**WORK TO BE COMPLETED:** Among the entries below, one line contains "Page size: 878x1241." and another contains "For every layout". Transcribe those two lines and every line between them, exactly.

**SUPPLIED INFORMATION:**
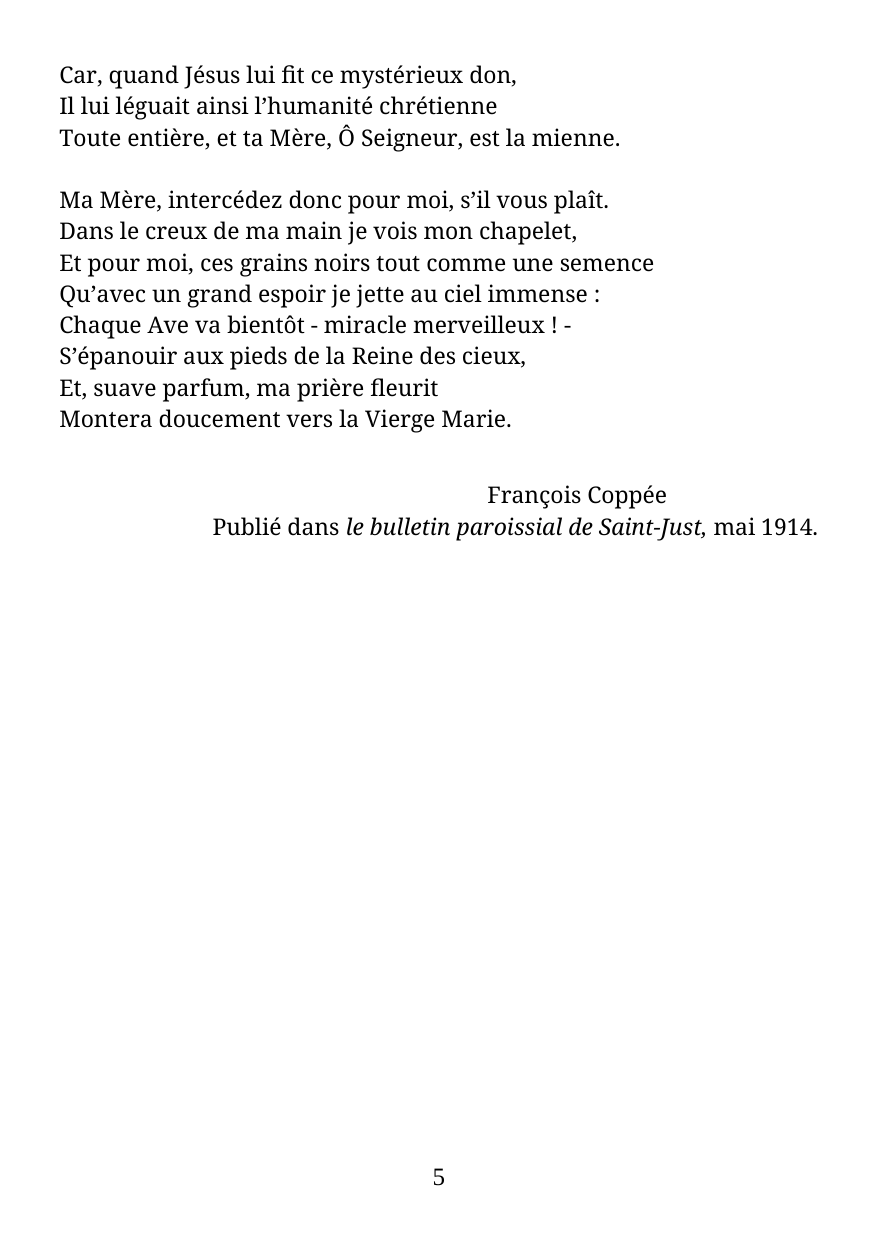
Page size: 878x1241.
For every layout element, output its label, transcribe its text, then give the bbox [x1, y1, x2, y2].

==

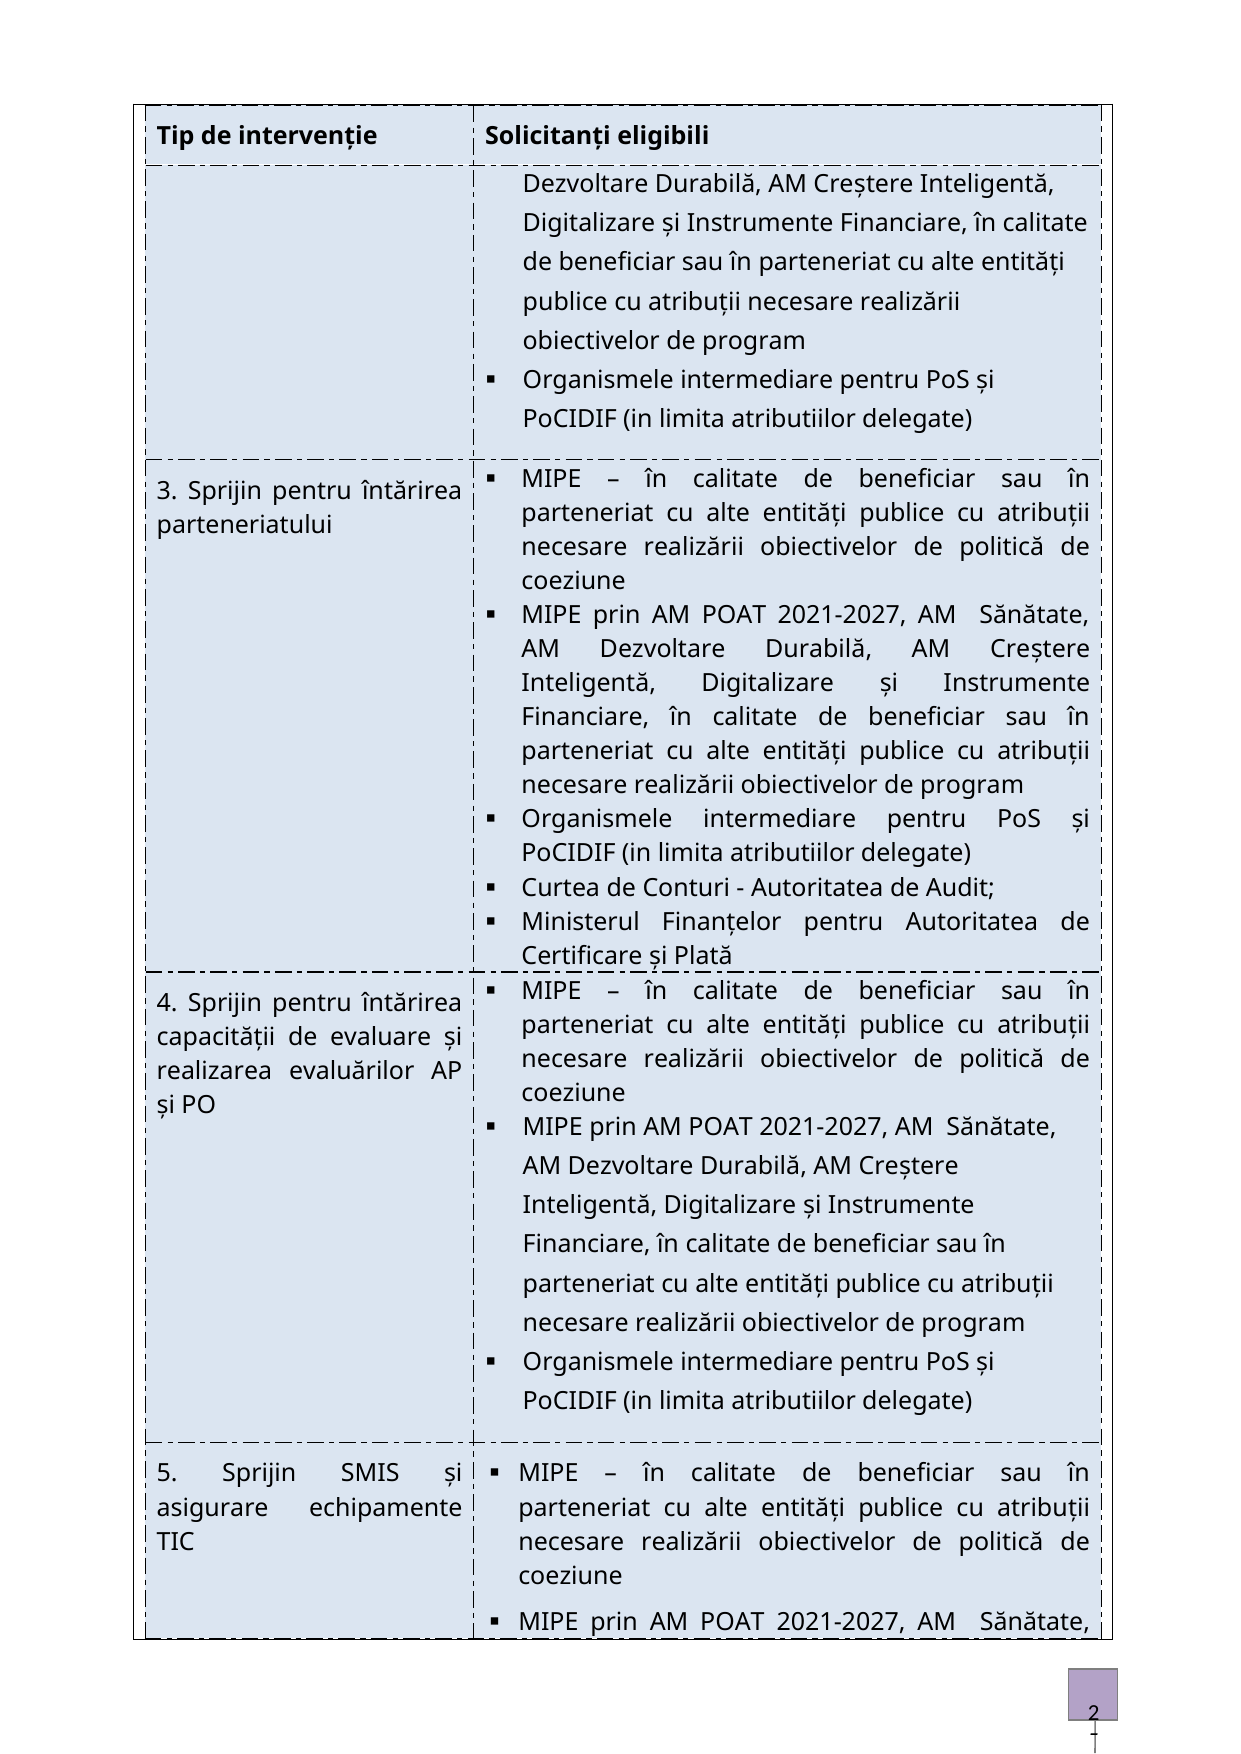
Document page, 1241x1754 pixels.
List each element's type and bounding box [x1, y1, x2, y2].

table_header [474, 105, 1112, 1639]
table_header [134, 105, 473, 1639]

--

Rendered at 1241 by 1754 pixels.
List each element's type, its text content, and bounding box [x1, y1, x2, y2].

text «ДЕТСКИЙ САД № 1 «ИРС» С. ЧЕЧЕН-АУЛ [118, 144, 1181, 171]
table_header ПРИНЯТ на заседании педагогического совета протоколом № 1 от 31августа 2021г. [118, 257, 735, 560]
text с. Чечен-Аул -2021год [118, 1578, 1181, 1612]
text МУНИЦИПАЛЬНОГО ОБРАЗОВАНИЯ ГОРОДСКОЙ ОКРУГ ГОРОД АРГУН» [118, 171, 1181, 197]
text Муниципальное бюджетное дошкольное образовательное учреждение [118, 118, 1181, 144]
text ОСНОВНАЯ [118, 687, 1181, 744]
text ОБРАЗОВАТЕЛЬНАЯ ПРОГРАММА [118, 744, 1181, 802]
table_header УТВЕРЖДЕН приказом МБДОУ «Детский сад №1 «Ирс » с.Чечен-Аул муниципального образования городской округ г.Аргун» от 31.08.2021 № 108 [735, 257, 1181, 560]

**ANSWER FOR THIS EXERCISE:**
Page size: 878x1241.
For every layout element, output its label, transcribe its text, then give the bbox [x1, y1, x2, y2].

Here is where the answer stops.